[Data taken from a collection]

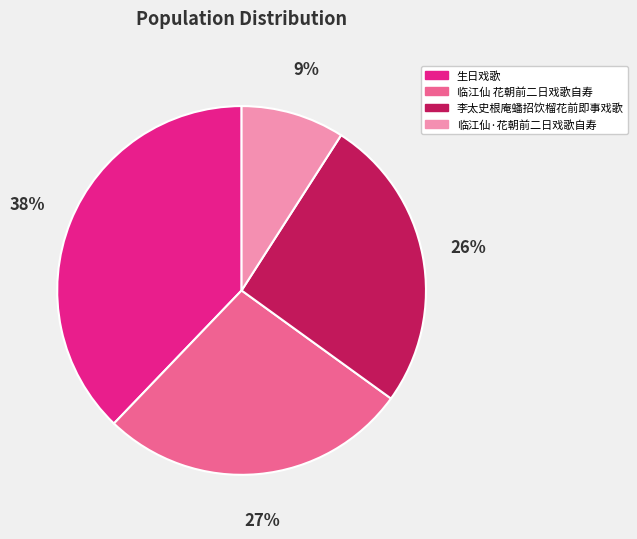

To the nearest percent, what is the average slice percentage?

25%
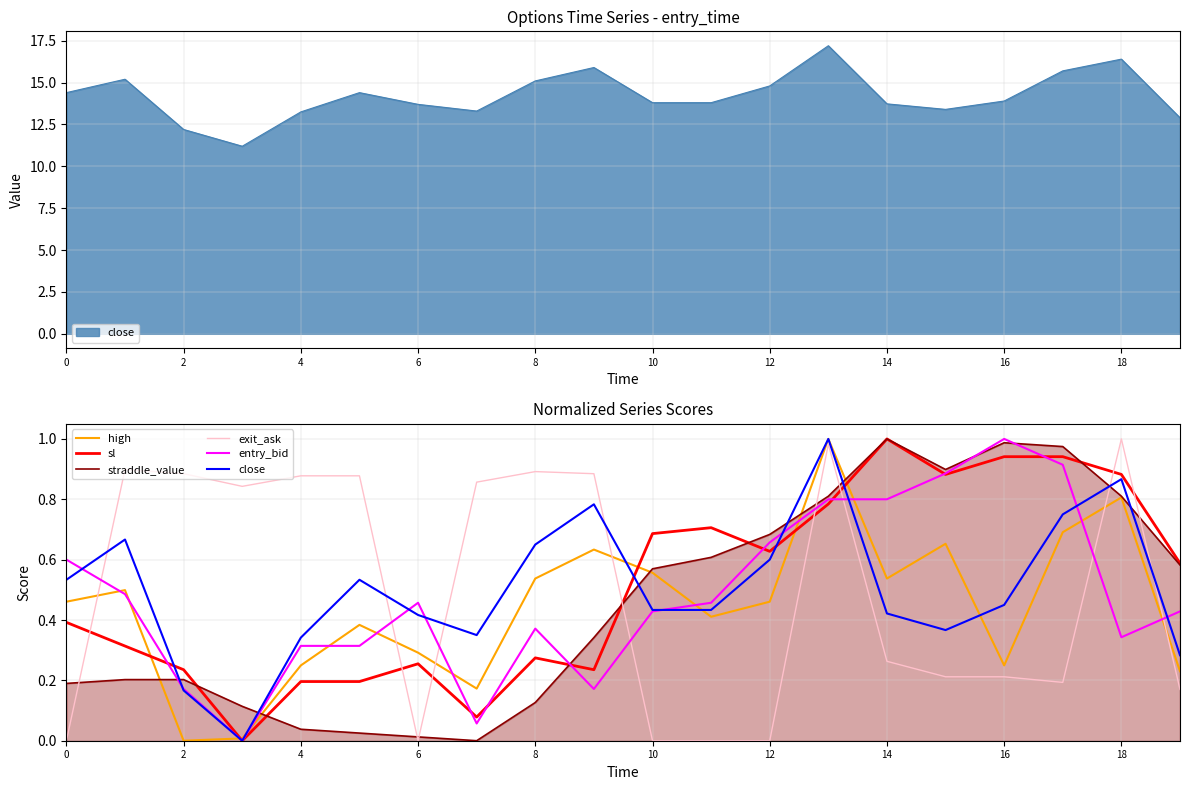

What is the sum of all exit_ask values?

10.0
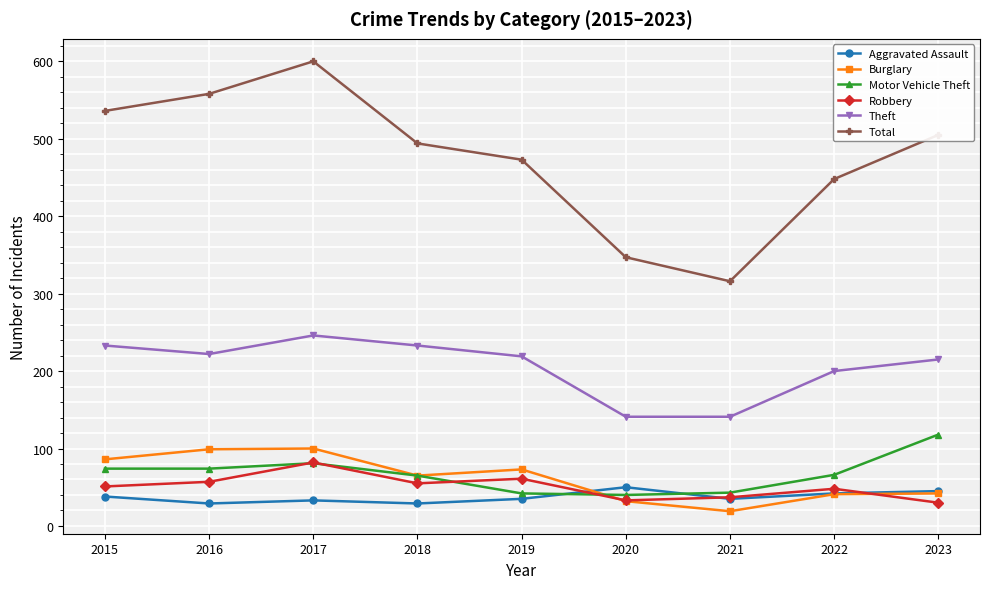

True or false: Total and Theft cross at least once.

False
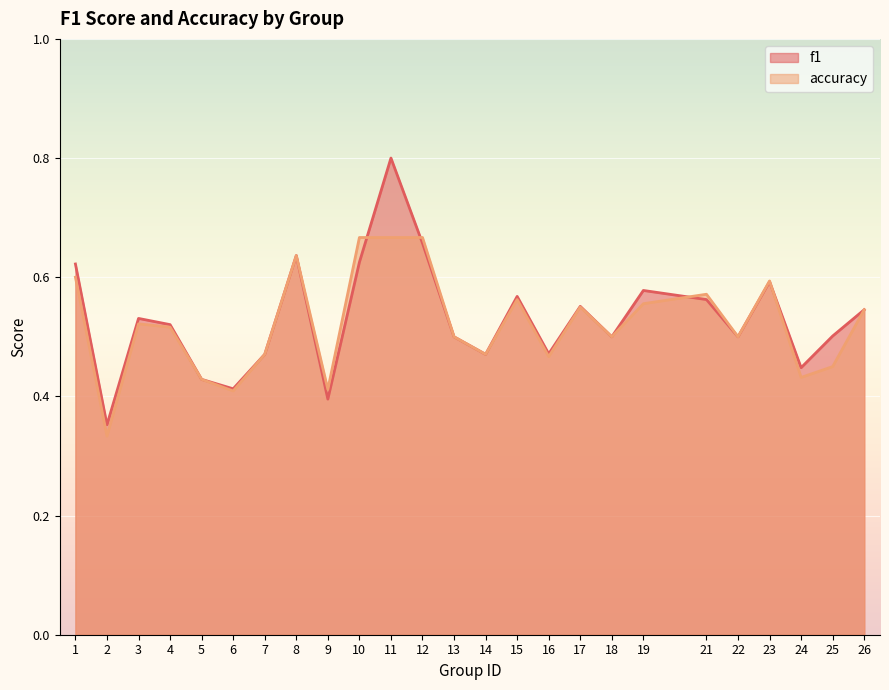

Where is the first local minimum for f1?

2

§ **WHAT THE TASK ASKS**
Arrange the text of all the entries above as a JSON list of strings, with one string for each line. Skip blank lines and leave out the pictures.

§ **SOLVED EXERCISE**
[
  "To the nearest percent, what is the average slice percentage?",
  "25%",
  "What is the sum of all exit_ask values?",
  "10.0",
  "True or false: Total and Theft cross at least once.",
  "False",
  "Where is the first local minimum for f1?",
  "2"
]